Apollo turned back around. It was, indeed, a beautiful sunset. The sun had mostly disappeared behind the hills ahead of them and the sky and clouds had turned brilliant shades of orange and red and pink. Apollo swallowed hard against a sudden swell of emotion. In two days, he'd start his final courses for his masters degree at the University of Arizona. He would also begin the groundbreak for the Colonial military installation to the west of Green Valley, one of thirty-two that were planned for the planet. Starbuck was heading back to Los Angeles in the morning and in five days would be sent off to Vietnam, embedded in a war zone, on one of the Colonies' recruitment missions. It would be at least a year, and likely longer, before they saw each other again. Apollo knew that neither of them could predict what the intervening time could bring, and he'd learned long ago that any time he was with the people he loved could end up being the final moments he had with them.
He jumped a little at the tap on his back, and flipped his face shield up again as he turned his head.
"Hey." Starbuck said over his shoulder. "You ok?"
"Yeah, sorry." Apollo said. "Got lost in my own head for a minute."
"I noticed. Thinking about the first time we did this? The motorcycle was a bit more high-tech."
Apollo couldn't stop his snort at that memory. "Thought Mom was going to kill us. Or at the very least ground me for the rest of my life."
Starbuck responded by looking up at the sky and waving, then pointed at Apollo's head. "Ila, look! We have helmets on this time!"
Apollo gave him a grin and a shove. "Don't remind her, Star." His smile softened. "Although I'm sure she's still worrying about us, wherever she is. Helmets or not."
They were still for another moment, only the low rumble of the motor interrupting the quiet.
Starbuck, of course, was the one who broke the introspective mood. "So? Are we going to just sit here and watch the traffic lights change all night, or was there something you wanted to show me?"
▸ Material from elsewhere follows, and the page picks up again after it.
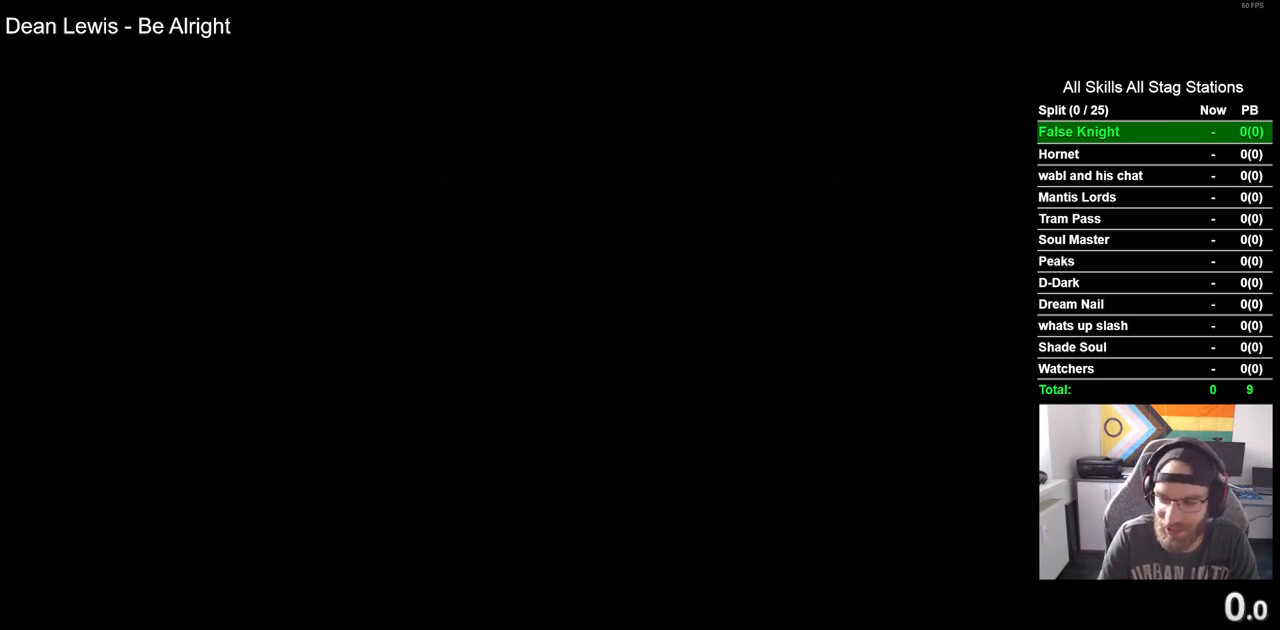
{"buttons": ["CROSS"], "left_stick": "center", "right_stick": "center", "events": [[83, "CROSS", "up"], [217, "CROSS", "down"], [367, "CROSS", "up"], [500, "CROSS", "down"]]}
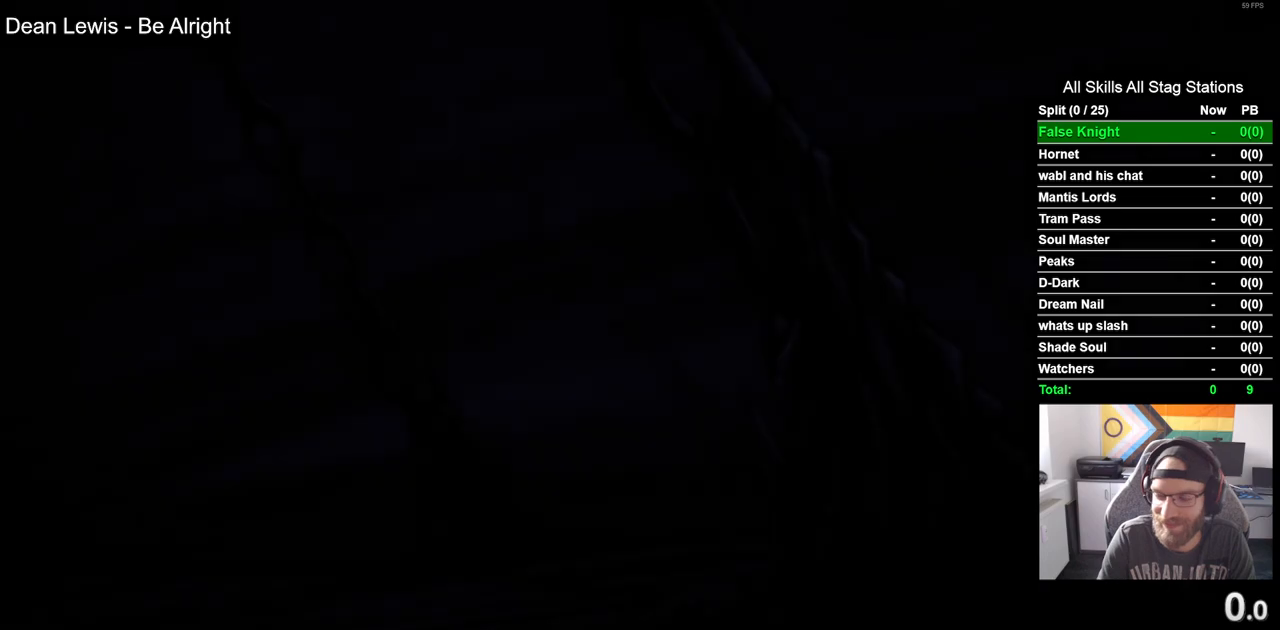
{"buttons": ["CROSS"], "left_stick": "center", "right_stick": "center", "events": [[100, "CROSS", "up"], [233, "CROSS", "down"], [317, "CROSS", "up"], [450, "CROSS", "down"]]}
They were good memories, but Apollo knew it was time to put them away for another day and get back into the moment. "Right." He replied to his friend. "Something to show you. Get your face shield down and hang on."
As he revved the engine, started up the ramp to the highway and felt Starbucks arms wrap around his waist, he tried to memorize the moment in all of his senses. The thrumming of the machine underneath them; the brilliant colors of Earth's sky starting to darken towards night, the bright stars just starting to come out; the faint smell of desert wildflowers and the stronger scent of the cigar they'd shared on the front porch an hour ago; the empty road unwinding in front of them; his best friend's warmth and weight at his back.
Today had been a chance to make a few more good memories for them both to hang onto in the years ahead. For another few hours, the uncertainties of the future could wait.